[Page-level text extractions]
□ □ □ □

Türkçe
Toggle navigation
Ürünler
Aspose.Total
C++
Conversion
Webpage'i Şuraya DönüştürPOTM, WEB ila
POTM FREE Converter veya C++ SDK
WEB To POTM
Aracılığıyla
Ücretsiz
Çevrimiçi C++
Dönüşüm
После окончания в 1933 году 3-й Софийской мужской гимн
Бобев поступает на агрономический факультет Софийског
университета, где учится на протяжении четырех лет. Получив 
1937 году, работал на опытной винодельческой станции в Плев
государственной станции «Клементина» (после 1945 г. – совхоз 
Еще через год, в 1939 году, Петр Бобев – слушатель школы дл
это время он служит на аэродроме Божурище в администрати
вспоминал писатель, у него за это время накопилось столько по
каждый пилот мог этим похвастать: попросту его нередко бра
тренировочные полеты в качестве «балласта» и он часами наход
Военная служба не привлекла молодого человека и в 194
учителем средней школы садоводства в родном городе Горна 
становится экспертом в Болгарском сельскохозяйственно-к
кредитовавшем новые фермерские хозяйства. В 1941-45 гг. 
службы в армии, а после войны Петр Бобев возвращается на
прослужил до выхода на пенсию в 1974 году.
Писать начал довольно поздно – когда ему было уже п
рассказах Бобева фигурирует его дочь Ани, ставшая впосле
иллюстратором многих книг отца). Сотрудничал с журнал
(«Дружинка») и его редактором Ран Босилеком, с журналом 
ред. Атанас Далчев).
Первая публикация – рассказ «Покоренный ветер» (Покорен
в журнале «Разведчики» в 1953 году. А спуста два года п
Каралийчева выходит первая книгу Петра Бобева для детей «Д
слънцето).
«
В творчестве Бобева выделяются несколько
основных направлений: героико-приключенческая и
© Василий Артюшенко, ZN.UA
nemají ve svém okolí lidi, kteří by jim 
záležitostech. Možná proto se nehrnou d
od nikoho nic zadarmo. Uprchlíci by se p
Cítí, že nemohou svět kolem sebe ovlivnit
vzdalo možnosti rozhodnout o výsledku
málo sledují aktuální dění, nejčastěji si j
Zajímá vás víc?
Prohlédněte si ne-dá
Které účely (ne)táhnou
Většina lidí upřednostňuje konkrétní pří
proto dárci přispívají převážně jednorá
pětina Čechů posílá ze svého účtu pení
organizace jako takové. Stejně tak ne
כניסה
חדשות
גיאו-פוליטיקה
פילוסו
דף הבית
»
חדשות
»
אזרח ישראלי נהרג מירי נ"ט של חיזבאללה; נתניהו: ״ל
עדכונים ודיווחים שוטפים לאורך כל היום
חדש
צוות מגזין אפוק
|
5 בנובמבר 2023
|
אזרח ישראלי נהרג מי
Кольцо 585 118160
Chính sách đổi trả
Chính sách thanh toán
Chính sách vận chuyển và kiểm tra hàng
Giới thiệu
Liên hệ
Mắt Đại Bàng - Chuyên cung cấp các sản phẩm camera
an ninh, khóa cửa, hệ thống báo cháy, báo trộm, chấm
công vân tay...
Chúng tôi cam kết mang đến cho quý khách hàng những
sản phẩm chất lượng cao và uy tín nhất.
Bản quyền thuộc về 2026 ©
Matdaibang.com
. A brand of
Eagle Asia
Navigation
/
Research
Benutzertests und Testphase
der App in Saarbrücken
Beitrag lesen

□ □ □ □

Please output exactly the lines between the one holding "אזרח ישראלי נהרג מירי" and the one holding "der App in Saarbrücken" in the records above, inclusive, and nothing more.

אזרח ישראלי נהרג מירי נ"ט של חיזבאללה; נתניהו: ״ל
עדכונים ודיווחים שוטפים לאורך כל היום
חדש
צוות מגזין אפוק
|
5 בנובמבר 2023
|
אזרח ישראלי נהרג מי
Кольцо 585 118160
Chính sách đổi trả
Chính sách thanh toán
Chính sách vận chuyển và kiểm tra hàng
Giới thiệu
Liên hệ
Mắt Đại Bàng - Chuyên cung cấp các sản phẩm camera
an ninh, khóa cửa, hệ thống báo cháy, báo trộm, chấm
công vân tay...
Chúng tôi cam kết mang đến cho quý khách hàng những
sản phẩm chất lượng cao và uy tín nhất.
Bản quyền thuộc về 2026 ©
Matdaibang.com
. A brand of
Eagle Asia
Navigation
/
Research
Benutzertests und Testphase
der App in Saarbrücken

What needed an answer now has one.